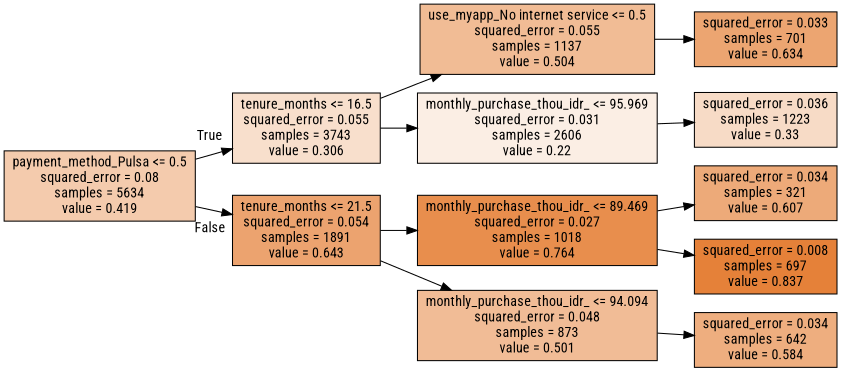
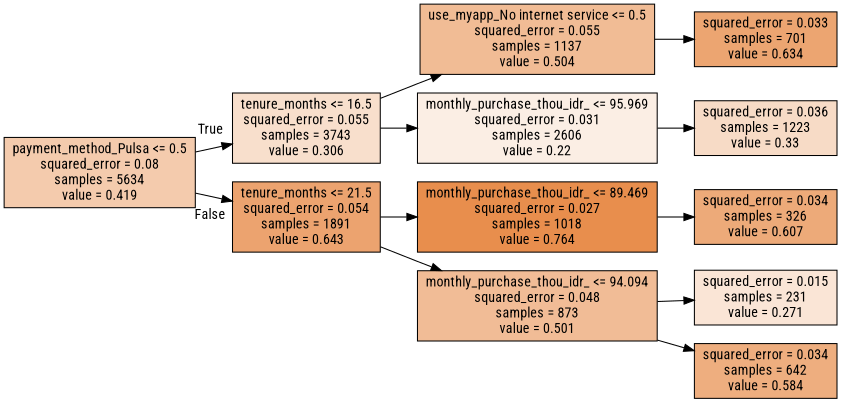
  digraph {
    rankdir=LR
    node [color=black fontname="Roboto Condensed" shape=box style=filled]
    edge [fontname="Roboto Condensed"]
    n1 [fillcolor="#f4cbad" label="payment_method_Pulsa <= 0.5\nsquared_error = 0.08\nsamples = 5634\nvalue = 0.419"]
    n2 [fillcolor="#f8dfcc" label="tenure_months <= 16.5\nsquared_error = 0.055\nsamples = 3743\nvalue = 0.306"]
    n3 [fillcolor="#eca36f" label="tenure_months <= 21.5\nsquared_error = 0.054\nsamples = 1891\nvalue = 0.643"]
    n4 [fillcolor="#f1bc95" label="use_myapp_No internet service <= 0.5\nsquared_error = 0.055\nsamples = 1137\nvalue = 0.504"]
    n5 [fillcolor="#fbeee4" label="monthly_purchase_thou_idr_ <= 95.969\nsquared_error = 0.031\nsamples = 2606\nvalue = 0.22"]
    n6 [fillcolor="#e88e4d" label="monthly_purchase_thou_idr_ <= 89.469\nsquared_error = 0.027\nsamples = 1018\nvalue = 0.764"]
    n7 [fillcolor="#f1bc96" label="monthly_purchase_thou_idr_ <= 94.094\nsquared_error = 0.048\nsamples = 873\nvalue = 0.501"]
    n8 [fillcolor="#eca571" label="squared_error = 0.033\nsamples = 701\nvalue = 0.634"]
    n9 [fillcolor="#f7dbc6" label="squared_error = 0.036\nsamples = 1223\nvalue = 0.33"]
-   n10 [fillcolor="#edaa79" label="squared_error = 0.034\nsamples = 321\nvalue = 0.607"]
-   n11 [fillcolor="#e58139" label="squared_error = 0.008\nsamples = 697\nvalue = 0.837"]
+   n10 [fillcolor="#edaa79" label="squared_error = 0.034\nsamples = 326\nvalue = 0.607"]
+   n12 [fillcolor="#fae5d6" label="squared_error = 0.015\nsamples = 231\nvalue = 0.271"]
    n13 [fillcolor="#eeae7f" label="squared_error = 0.034\nsamples = 642\nvalue = 0.584"]
    n1 -> n2 [headlabel=True labelangle=-45 labeldistance=2.5]
    n1 -> n3 [headlabel=False labelangle=45 labeldistance=2.5]
    n2 -> n4
    n2 -> n5
    n3 -> n6
    n3 -> n7
    n4 -> n8
    n5 -> n9
    n6 -> n10
-   n6 -> n11
+   n7 -> n12
    n7 -> n13
  }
┄┄┄┄┄┄┄┄┄┄┄┄┄┄┄┄┄┄┄┄
* [Task statement] Rewrite the material from its start through the line containing "n1 -> n2 [headlabel=True", changing "Roboto Condensed" to "Arial" and keeping everything else the same. Omit the pictures.

* [Solution to this problem]
  digraph {
    rankdir=LR
    node [color=black fontname="Arial" shape=box style=filled]
    edge [fontname="Arial"]
    n1 [fillcolor="#f4cbad" label="payment_method_Pulsa <= 0.5\nsquared_error = 0.08\nsamples = 5634\nvalue = 0.419"]
    n2 [fillcolor="#f8dfcc" label="tenure_months <= 16.5\nsquared_error = 0.055\nsamples = 3743\nvalue = 0.306"]
    n3 [fillcolor="#eca36f" label="tenure_months <= 21.5\nsquared_error = 0.054\nsamples = 1891\nvalue = 0.643"]
    n4 [fillcolor="#f1bc95" label="use_myapp_No internet service <= 0.5\nsquared_error = 0.055\nsamples = 1137\nvalue = 0.504"]
    n5 [fillcolor="#fbeee4" label="monthly_purchase_thou_idr_ <= 95.969\nsquared_error = 0.031\nsamples = 2606\nvalue = 0.22"]
    n6 [fillcolor="#e88e4d" label="monthly_purchase_thou_idr_ <= 89.469\nsquared_error = 0.027\nsamples = 1018\nvalue = 0.764"]
    n7 [fillcolor="#f1bc96" label="monthly_purchase_thou_idr_ <= 94.094\nsquared_error = 0.048\nsamples = 873\nvalue = 0.501"]
    n8 [fillcolor="#eca571" label="squared_error = 0.033\nsamples = 701\nvalue = 0.634"]
    n9 [fillcolor="#f7dbc6" label="squared_error = 0.036\nsamples = 1223\nvalue = 0.33"]
-   n10 [fillcolor="#edaa79" label="squared_error = 0.034\nsamples = 321\nvalue = 0.607"]
-   n11 [fillcolor="#e58139" label="squared_error = 0.008\nsamples = 697\nvalue = 0.837"]
+   n10 [fillcolor="#edaa79" label="squared_error = 0.034\nsamples = 326\nvalue = 0.607"]
+   n12 [fillcolor="#fae5d6" label="squared_error = 0.015\nsamples = 231\nvalue = 0.271"]
    n13 [fillcolor="#eeae7f" label="squared_error = 0.034\nsamples = 642\nvalue = 0.584"]
    n1 -> n2 [headlabel=True labelangle=-45 labeldistance=2.5]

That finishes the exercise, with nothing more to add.